“We had to destroy the village in order to save it.”
I’ve been doing some thinking of late about the debt-ceiling crisis, and the subsequent credit downgrading by Standard and Poor’s of the U.S. long-term rating. Here is part of the reason given for the downgrade:
More broadly, the downgrade reflects our view that the effectiveness, stability, and predictability of American policymaking and political institutions have weakened at a time of ongoing fiscal and economic challenges to a degree more than we envisioned when we assigned a negative outlook to the rating on April 18, 2011.
Aspersions have been widely cast, blaming everyone, from the Tea Party to the Congressional Progressive Caucus. But I can’t get beyond the thought that a relatively small group of Republican legislators has hijacked the political process. The intransigence of this group, whose tactics included a total lack of willingness to compromise, steered the politics and the economy of a country toward the cliff of default. That the government managed to avoid defaulting on its debts, however, didn’t completely avert a crisis, namely, the AA+ rating downgrade and global reaction to it.
Now, whatever you may think about the Republican negotiating strategy, it was effective. That is to say, Republicans met their stated goal (viz., reduce the deficit by cutting spending, but without raising taxes). But meeting one’s goal isn’t always the point. It’s possible to meet one’s goals and still fail in the process. Let’s take a “progressive” example—wiping out hunger (although, why this might be considered a progressive goal, rather than a human goal or a religious goal is an important question). Suppose your stated goal is to wipe out hunger in your community. On its face, this seems to be a worthy goal, if you can pull it off. Who would argue?
Next, however, you must answer the question: “How do you wipe out hunger in your community?” There are any number of ways you might approach the problem. You might, for instance, force all of the grocery stores to take their goods and distribute them among all the people in the community for free—which, in the short term would allow you to say you accomplished your goal. Hunger would abate . . . for a time. People would have food. But then what? What happens next week? Since the grocery stores can’t stay in business for long under that arrangement, where will the next round of food come from? If you gut the system in place (faulty as it may be), you may be able to achieve your short-term goal, but you risk a pyrrhic victory.

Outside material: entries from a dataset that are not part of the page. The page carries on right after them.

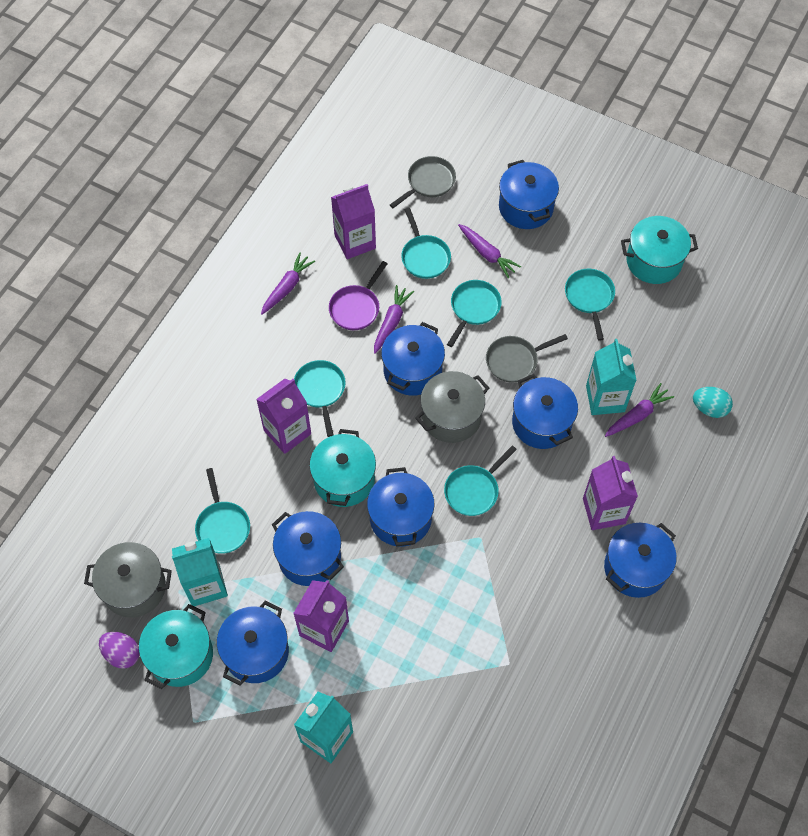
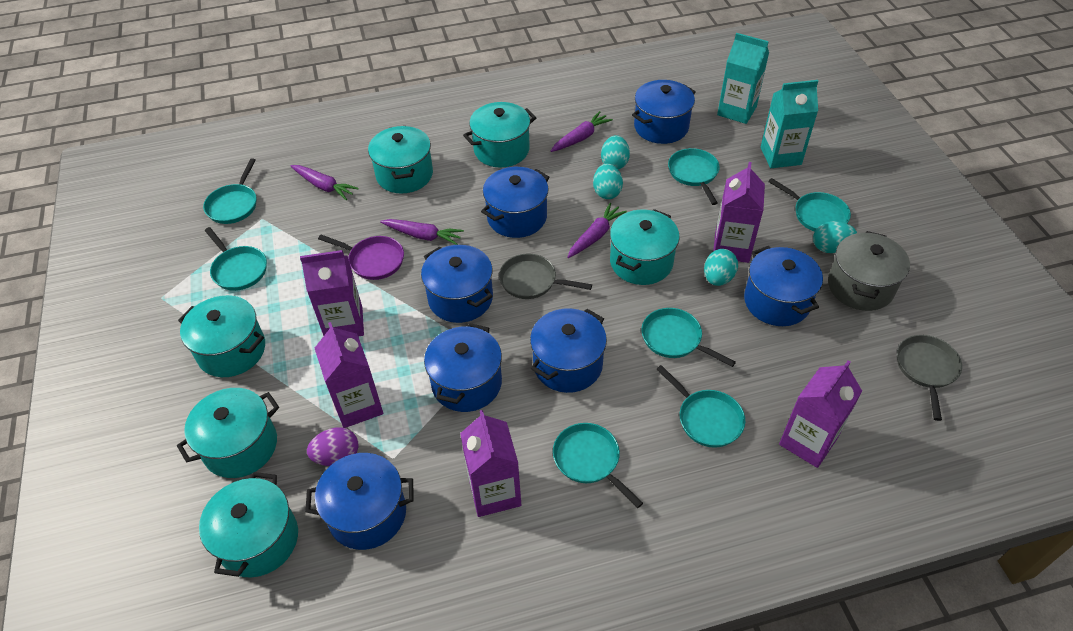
grey pot: [84,542,172,618] [416,371,489,443] = 2 -> [828,231,910,311] = 1
purple carton: [256,379,311,454] [293,580,349,652] [331,184,376,259] [583,456,638,530] = 4 -> [300,250,364,336] [315,322,383,428] [460,410,521,517] [713,162,765,263] [779,360,862,468] = 5
turquoise carton: [172,538,228,606] [294,692,353,763] [586,339,637,415] = 3 -> [717,33,769,124] [761,80,818,168] = 2
turquoise egg: [693,387,733,418] = 1 -> [593,163,623,199] [601,135,630,169] [704,249,738,286] [813,221,857,253] = 4
turquoise pan: [195,468,250,554] [294,360,346,437] [401,208,451,279] [444,446,517,516] [447,280,502,347] [565,269,615,341] = 6 -> [203,158,256,224] [205,227,267,291] [553,423,643,508] [641,308,736,367] [656,365,745,448] [668,148,720,205] [768,178,851,232] = 7
turquoise pot: [139,604,213,689] [309,429,376,507] [621,216,698,284] = 3 -> [177,388,279,478] [178,295,265,377] [199,472,298,577] [368,126,433,194] [463,102,536,168] [610,209,680,285] = 6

During the bombing and shelling of Bén Tre, a provincial capital in Viet Nam, in 1968, an unnamed source is said to have remarked to Peter Arnett, “It became necessary to destroy the town to save it.” That quote was later reduced to “We had to destroy the village in order to save it,” which itself became a placeholder for popular sentiment concerning the strategy the Viet Nam war. This placeholder, or something very nearly like it, may yet come to be attached to the recent strategy employed by the Republicans in the budget-ceiling debate. The stated Republican goal (viz., reduce the deficit by cutting spending, but without raising taxes), it seems to me, is undone by resorting to a short-term strategy (“We had to destroy the village in order to save it.”) that hacks at the limb upon which the economy perches. It is possible, in other words, to achieve your immediate economic goal in such a way that you imperil the economy altogether (think gooses and golden eggs).

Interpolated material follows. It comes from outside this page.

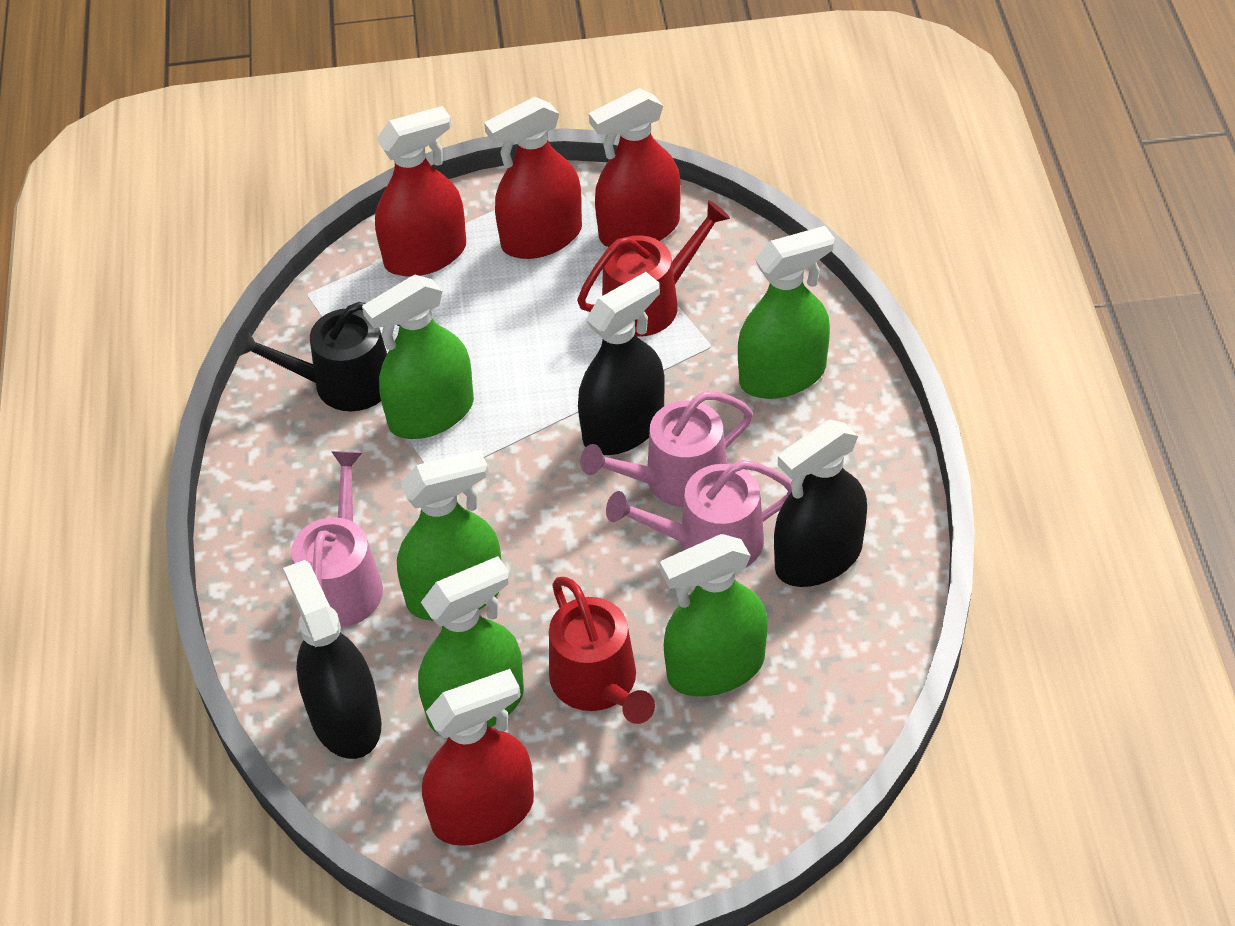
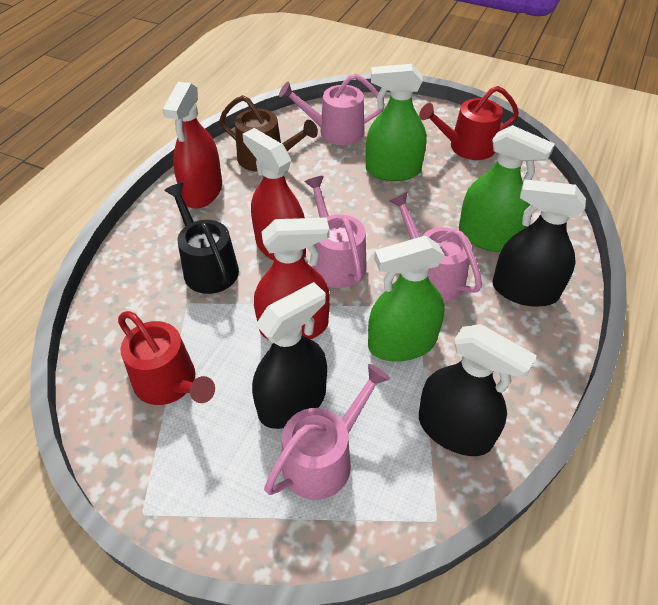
brown watering can: none = 0 -> [220,95,318,172] = 1
green spray bottle: [362,275,474,439] [397,450,502,621] [418,556,524,733] [660,534,768,697] [738,226,835,399] = 5 -> [366,64,427,181] [368,236,445,362] [459,125,555,252] = 3
pink watering can: [291,451,383,628] [581,392,753,507] [606,460,792,567] = 3 -> [264,364,390,500] [279,74,385,145] [304,176,367,288] [389,192,482,302] = 4
red spray bottle: [375,106,466,277] [422,669,534,846] [484,97,582,259] [589,88,681,247] = 4 -> [162,82,222,208] [242,128,306,261] [254,217,330,340] = 3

However, the real question that vexes me is how it came to this. Even if the motives of those Tea Party Republicans were sincere (which I hope is true), and that what they really believe is that the economy will ultimately founder if government doesn’t reign in its spending, when did it become acceptable to use any means necessary, up to and including tolerating “serious disruptions” to the economy in order to win? I understand hard negotiations; but threatening to blow everything up unless you get your way is something four year-olds do.
I’m not offering any solutions. I’m not sure what the President should (could) have done. But a light has to be cast upon a strategy that offers short-term political victories at the cost of long-term economic and political stability. The price of winning some battles is too high.
If you could find anybody still living who hails from Bén Tre, I bet they’d agree with me.